I just can’t let this one pass me by. Not that I ever let much adventure pass me by. But one adventure is really precious. When I was told that I needed heart surgery and wouldn’t be able to do my adventure treks any longer I said, ” Well I’m going on one more white water canoe trip first then. It was early February and absolutely nobody would get in the canoe with me. I was 65 back then and finally I found my companion. He was 72. We went completely under 4 times, lost my camera, my binoculars, and all my equipment, lost my paddle and ended up using a stick, All of our food, all our water, Wind gusts up to 30 MPH and we stayed the course. But we saw the biggest eagle either of us had ever seen, lots of indigo buntings, a flock of bob-o-link, creepers and a relay team of king fishers too,. Then we had to carry the canoe out through briars and brambles, two stout barbed wire fences with bulls inside.
The next day a common friend asked me how I had liked the canoe trip with Ted. “It was the best time of my life,” I told him sincerely. “Hmmf. You’re as big a liar as Ted is!”
I wouldn’t trade that memory for anything.
I wonder if some animals have the gypsy gene, as some humans do. This might explain this cougar’s peripatetic style.

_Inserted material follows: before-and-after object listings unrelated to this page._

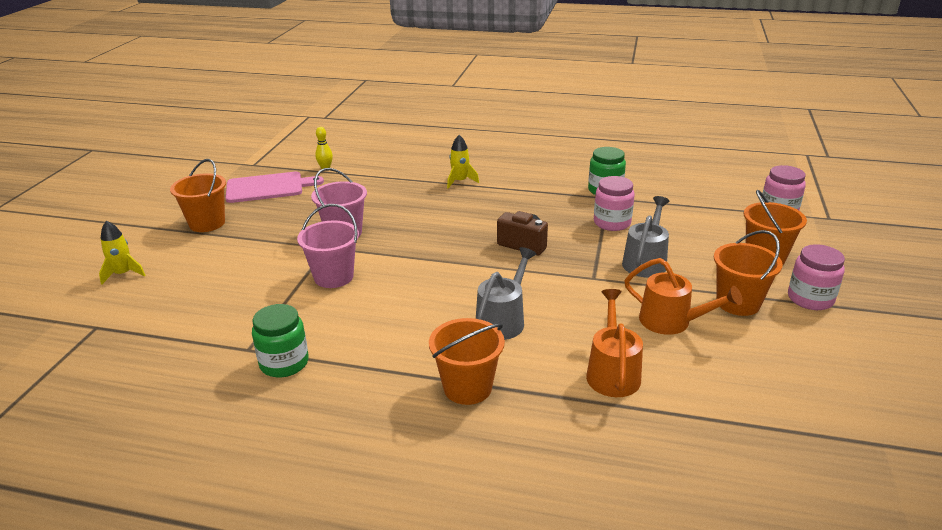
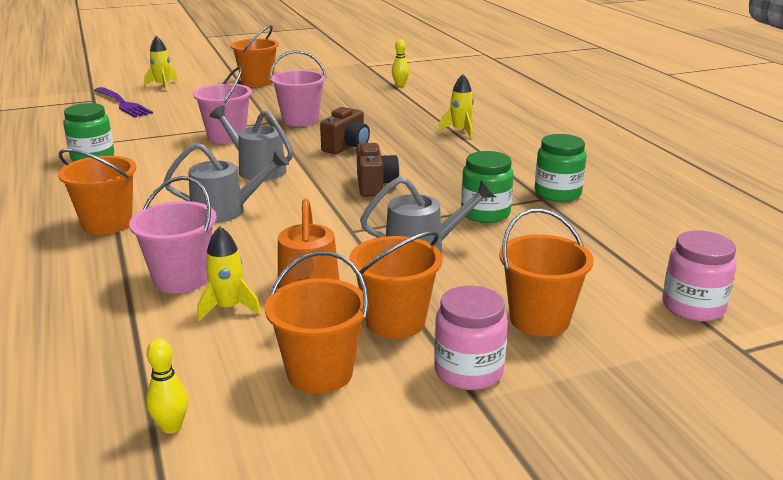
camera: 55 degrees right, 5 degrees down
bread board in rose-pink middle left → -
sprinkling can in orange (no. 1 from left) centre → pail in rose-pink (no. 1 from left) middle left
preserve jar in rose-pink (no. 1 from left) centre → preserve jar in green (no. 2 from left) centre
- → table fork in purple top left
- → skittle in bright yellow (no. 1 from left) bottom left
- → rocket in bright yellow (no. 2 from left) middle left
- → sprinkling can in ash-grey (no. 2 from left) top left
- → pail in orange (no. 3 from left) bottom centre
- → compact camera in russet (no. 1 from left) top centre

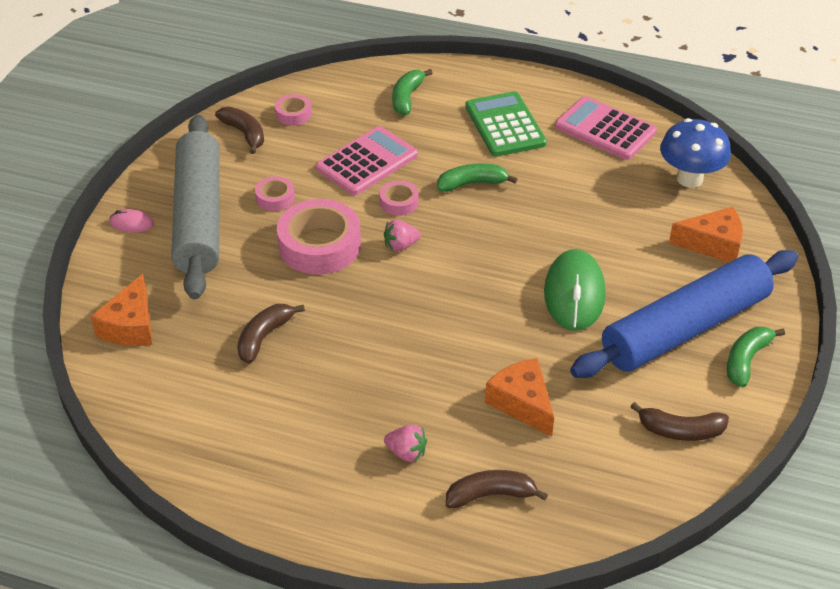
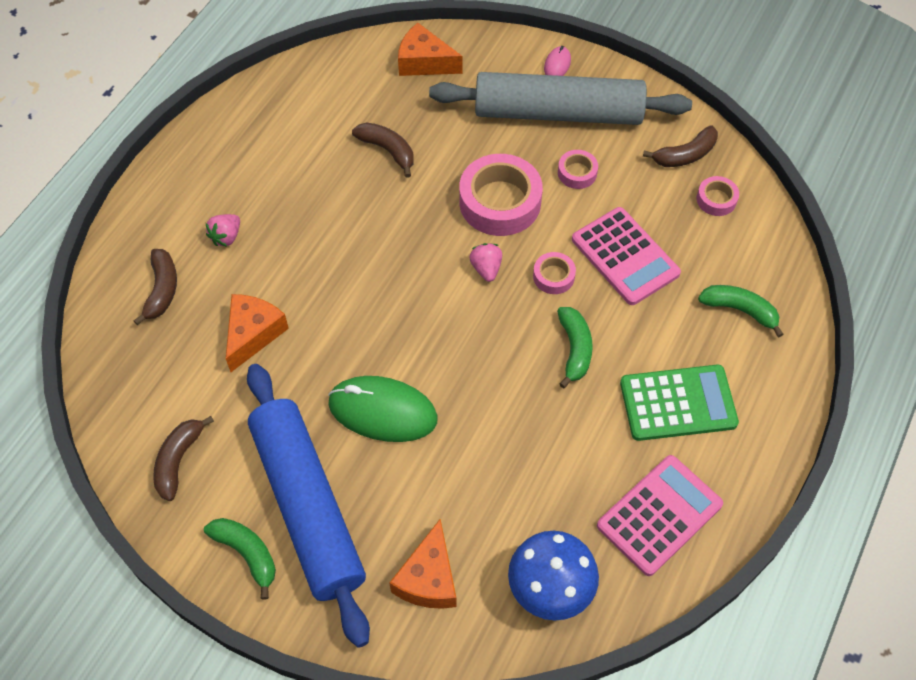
camera: 100 degrees right, 15 degrees up
cheese in orange (no. 2 from left in the first image) bottom centre → cheese in orange (no. 1 from left) middle left, 45 degrees counterclockwise

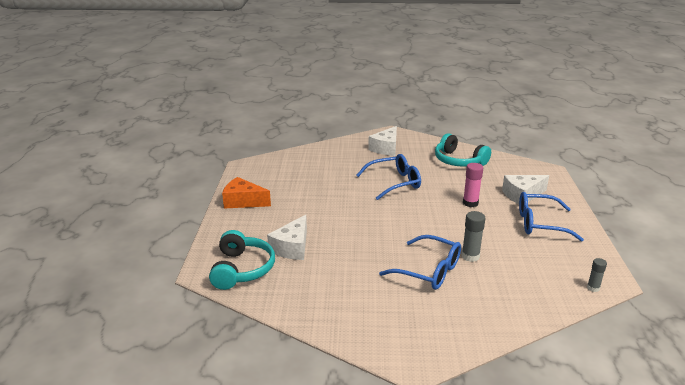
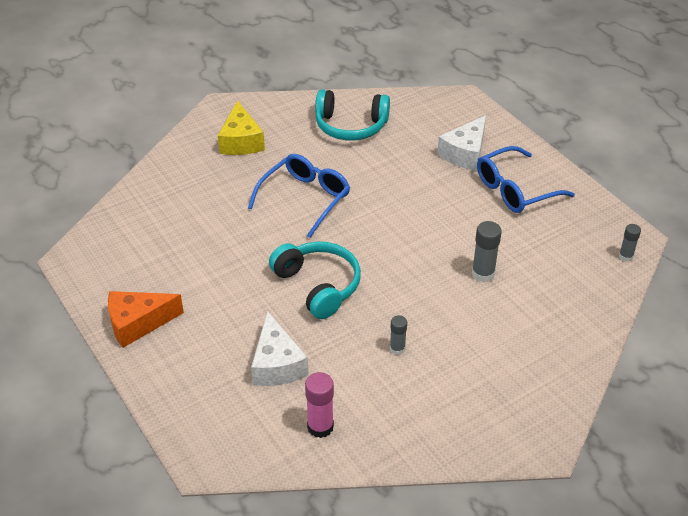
camera: 35 degrees left, 15 degrees up
headphones in teal (no. 1 from left) bottom centre → headphones in teal (no. 1 from left) centre, relocated
cheese in snow-white (no. 2 from left) centre → cheese in bright yellow top centre
glasses in royal blue (no. 2 from left) bottom centre → -
glue stick in rose-pink middle right → glue stick in rose-pink bottom centre, relocated
- → glue stick in ash-grey (no. 1 from left) centre

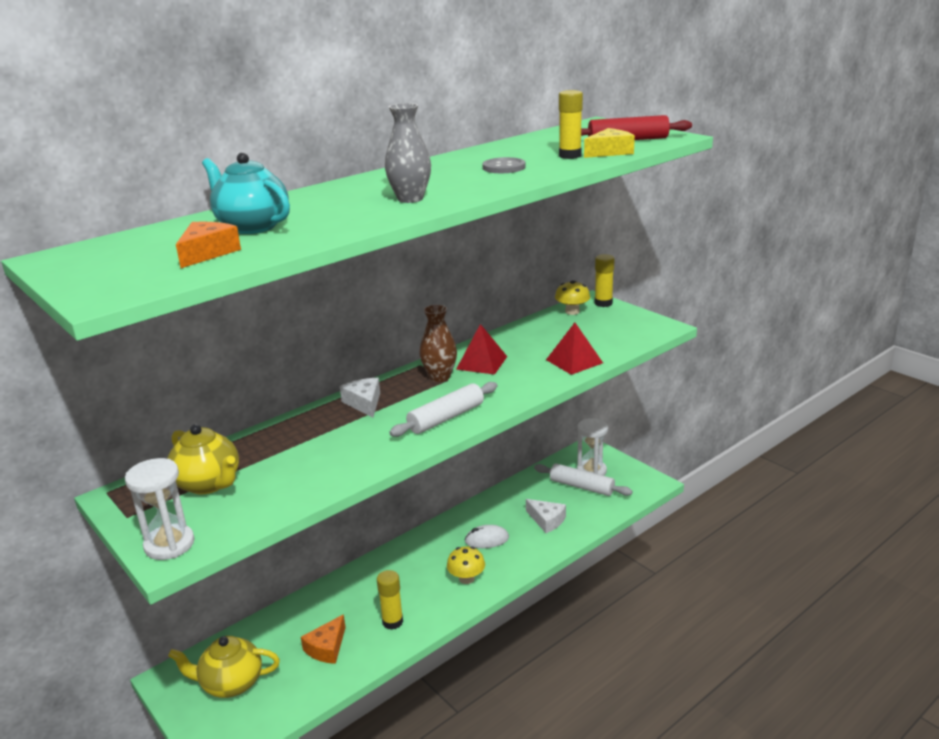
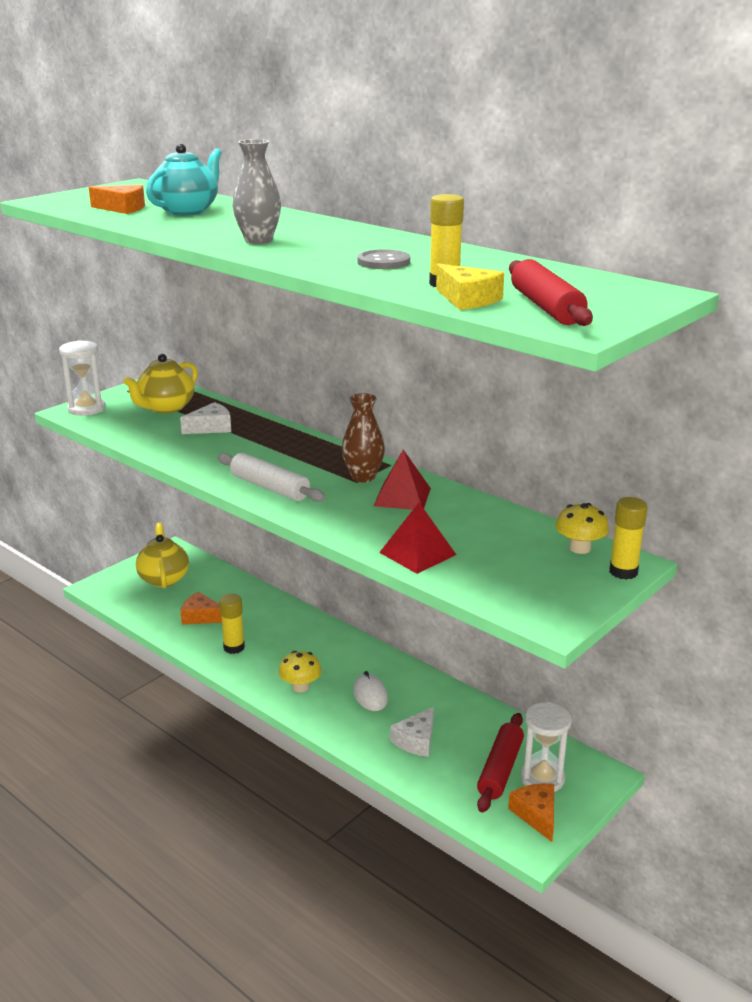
camera: 80 degrees right, 0 degrees up
cheese in snow-white (no. 1 from left) centre → cheese in snow-white (no. 1 from left) middle left, relocated
pastry roller in snow-white (no. 2 from left) centre → pastry roller in scarlet (no. 1 from left) bottom centre
- → cheese in orange (no. 3 from left) bottom right

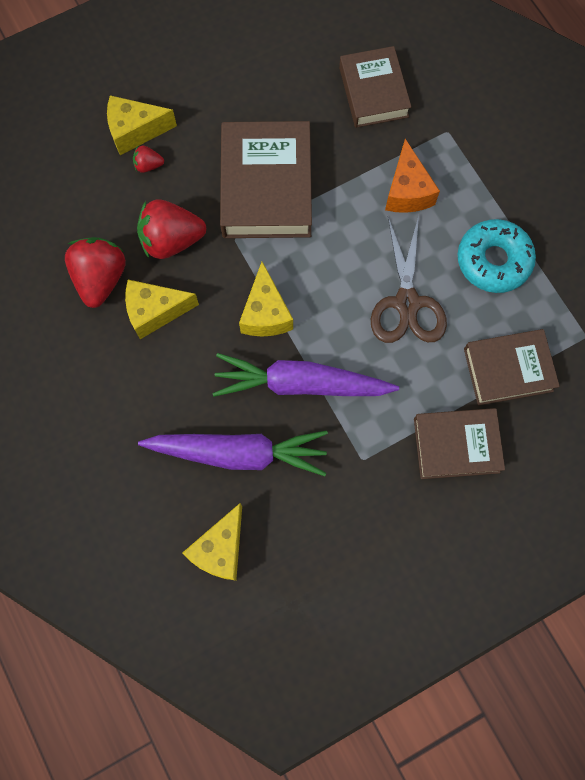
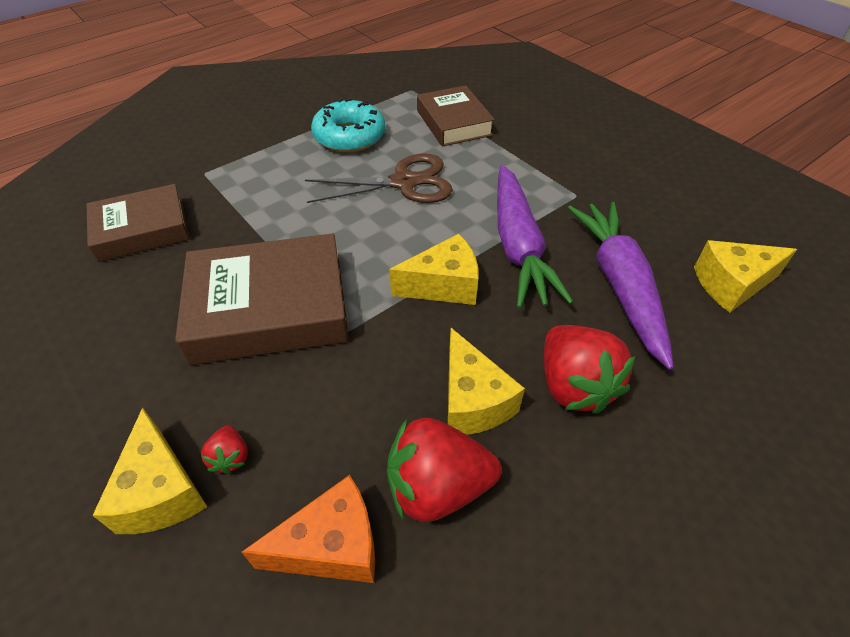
camera: 100 degrees left, 25 degrees down
berry in scarlet (no. 3 from left) top left → berry in scarlet (no. 3 from left) middle right, relocated
cheese in bright yellow (no. 3 from left in the first image) bottom centre → cheese in bright yellow (no. 4 from left) middle right, 150 degrees clockwise
cheese in orange top right → cheese in orange bottom centre, relocated
hardback in russet (no. 3 from left) middle right → -

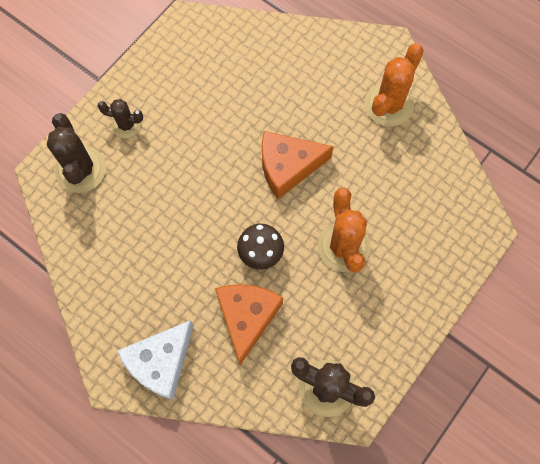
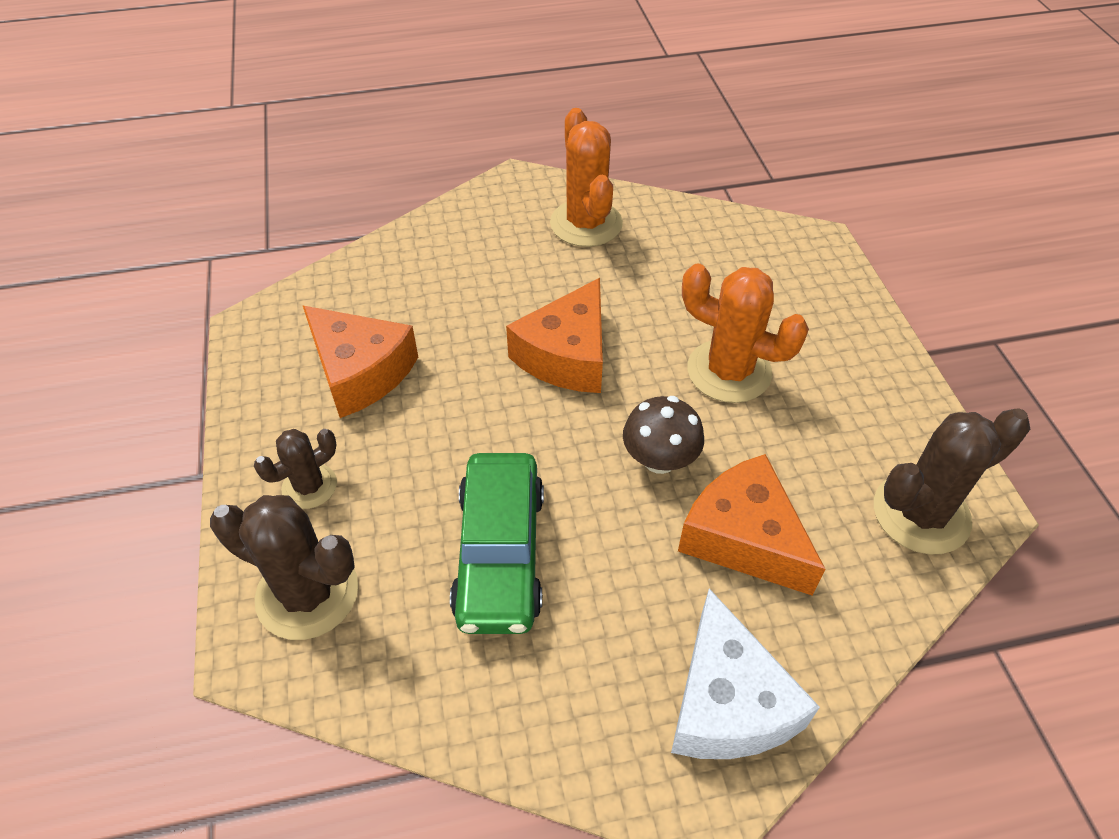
camera: 50 degrees left, 20 degrees down
- → cheese in orange (no. 1 from left) middle left
- → automobile in green centre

You go, girl! Of course you can walk across Wisconsin; I feel another book coming on! As Helen says, just don’t wait too long. Years ago, a friend and I dreamed about walking across Europe, which all of our other friends said we couldn’t do. Jobs and raising children intervened, and “suddenly” we were too old to do it. We have had many other adventures through the years, many of which horrified our friends and mystified our family, but I still wish we could have found a way to do the trans-European hike.
My wife and I live in South Florida; she has never seen a wild panther, and she is a native Floridian. We go into the everglades at least three times a month; cameras on the ready. We hope to see at least “one” before we die. They are there; they just don’t want to have anything to do with humans (I can understand this).
If we do run across one we are ready to interact by remaining distant and allowing the panther the opportunity to accept, or reject us. We will be happy just to have seen one.
I hope he wasn’t driven by hunger. I bet they can catch and eat most things on their path.
That is a very touching article, Candy, and a very beautiful image, John.
You could walk across WI !!! Don’t wait too long.